閻解成瞧著軟趴趴欲哭無淚。
“許大茂媳婦,你陪我。。。”
閻解成也不知道是不是被嚇傻了,褲子也沒提,轉身向趙彩雲展示。
“你麻痺的,跟老孃面前耍流氓?”
趙彩雲彎腰下身捏了把雪球。
“我去尼瑪的。”
雪球正中紅心。
“哎呦臥槽,涼!”
後院本來就不大,這邊的動靜立馬就被傻柱屋子裡的幾人注意到了。
傻柱扒著門框往外一瞧,正好看見閻解成露著個大白屁股。
“許大茂,閻解成這孫子偷你家去了。”
“啥玩意?”
許大茂以為自己聽錯了,自己這還沒來得及治病,自家老窩先被人給掏了?
扒著傻柱的身子往自己家的方向一瞧。
哎呦,臥槽!
可不是嘛。
閻解成光這個大白屁股,一隻手好像還在整理褲子。
咋著?
跟自家媳婦面前預演動作呢?
許大茂一看就急眼了,打著出溜滑直奔閻解成。
上去就是一腳丫子。
閻解成哎呦一聲坐著就又滑了出去。
大白屁股蛋子上不但印上一個黑鞋底子印,雪化了混著黑泥還糊了一屁股。
剛被傻柱踹完,又被許大茂踹。
閻解成坐在雪地上想著自己是不是跟後院這幾塊料犯衝。
茫然四顧的尋摸著張建設,害怕那小子蹦出來給自己一腳。
“閻解成,你跑我們後院來拉屎,還用雪擦屁股,這麼多人看著,可真夠不要臉的。

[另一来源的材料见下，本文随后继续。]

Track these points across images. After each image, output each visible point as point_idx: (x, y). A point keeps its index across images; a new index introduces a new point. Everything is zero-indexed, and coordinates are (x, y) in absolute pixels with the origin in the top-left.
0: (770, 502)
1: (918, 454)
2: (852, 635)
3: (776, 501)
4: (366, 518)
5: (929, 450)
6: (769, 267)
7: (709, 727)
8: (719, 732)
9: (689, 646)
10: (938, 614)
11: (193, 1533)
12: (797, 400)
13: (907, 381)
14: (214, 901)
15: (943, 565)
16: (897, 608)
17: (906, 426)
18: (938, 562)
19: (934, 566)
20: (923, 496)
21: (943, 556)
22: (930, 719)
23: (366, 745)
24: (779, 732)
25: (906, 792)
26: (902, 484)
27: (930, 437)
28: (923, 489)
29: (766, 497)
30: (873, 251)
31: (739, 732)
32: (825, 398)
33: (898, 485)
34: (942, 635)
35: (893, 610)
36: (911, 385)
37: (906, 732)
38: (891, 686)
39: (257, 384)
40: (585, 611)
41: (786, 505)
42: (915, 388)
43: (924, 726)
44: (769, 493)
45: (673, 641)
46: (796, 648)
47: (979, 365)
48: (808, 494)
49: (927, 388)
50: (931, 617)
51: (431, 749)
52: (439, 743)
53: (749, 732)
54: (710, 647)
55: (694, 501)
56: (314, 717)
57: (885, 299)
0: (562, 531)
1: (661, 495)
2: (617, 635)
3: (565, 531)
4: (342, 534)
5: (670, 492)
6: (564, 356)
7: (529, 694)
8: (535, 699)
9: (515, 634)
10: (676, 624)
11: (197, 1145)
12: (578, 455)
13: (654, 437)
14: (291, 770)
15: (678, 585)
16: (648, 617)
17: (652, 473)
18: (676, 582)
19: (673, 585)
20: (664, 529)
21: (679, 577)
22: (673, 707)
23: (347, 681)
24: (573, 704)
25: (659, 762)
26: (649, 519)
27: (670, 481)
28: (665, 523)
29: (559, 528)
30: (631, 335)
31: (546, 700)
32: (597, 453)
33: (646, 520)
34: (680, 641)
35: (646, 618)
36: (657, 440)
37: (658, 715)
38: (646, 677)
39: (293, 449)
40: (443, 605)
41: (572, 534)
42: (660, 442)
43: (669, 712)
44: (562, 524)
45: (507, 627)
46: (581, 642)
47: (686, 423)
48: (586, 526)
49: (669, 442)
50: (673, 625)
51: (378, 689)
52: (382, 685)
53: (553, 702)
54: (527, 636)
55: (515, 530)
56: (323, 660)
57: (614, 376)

”
消失很久的二大爺不知道從哪躥出來,說了閻解成一句,匆匆忙忙的往家走,好像有甚麼重要的事情在等著他。
閻解成聽劉老二說完立馬一激靈,也不知道是臊的還是凍的,這會終於記起來自己屁股蛋還露在外面。
腳丫子崴了不好站起來,只能拽著褲子蹭著使勁提溜,把緬襠棉褲就這麼湊合穿上。
穿是穿上了,可一褲兜子的雪水把閻解成凍得直打擺子。
許大茂還想著上去再給幾腳,要不然心裡這股子火氣他下不去。
可想想自己先圖謀別人媳婦當良藥在先,自家媳婦被偷家在後,自己也是理虧,還是先去看看自家媳婦甚麼情況。
“媳婦,閻解成這孫子沒對你怎麼樣吧?”
“丫的能幹個啥?不過丫的倒也膽子大,我踏馬的還沒見過這大白天的在院子裡衝別人媳婦露吉吉的,就是有點小,眼神不好的不仔細瞧還不一定看得見。”
趙彩雲鄙夷的看著還在那邊系褲腰帶的閻解成一眼。
大冬天的真要能在這死冷寒天的乾點甚麼也算他的本事。
可惜你沒有啊!
閻解成被趙彩雲說的面紅耳赤,那個爺們能承認自己小?
剛才不上不下的難受,他不過就是找個揹人的地方釋放一下身體的能量,真沒想著對別人媳婦怎麼樣。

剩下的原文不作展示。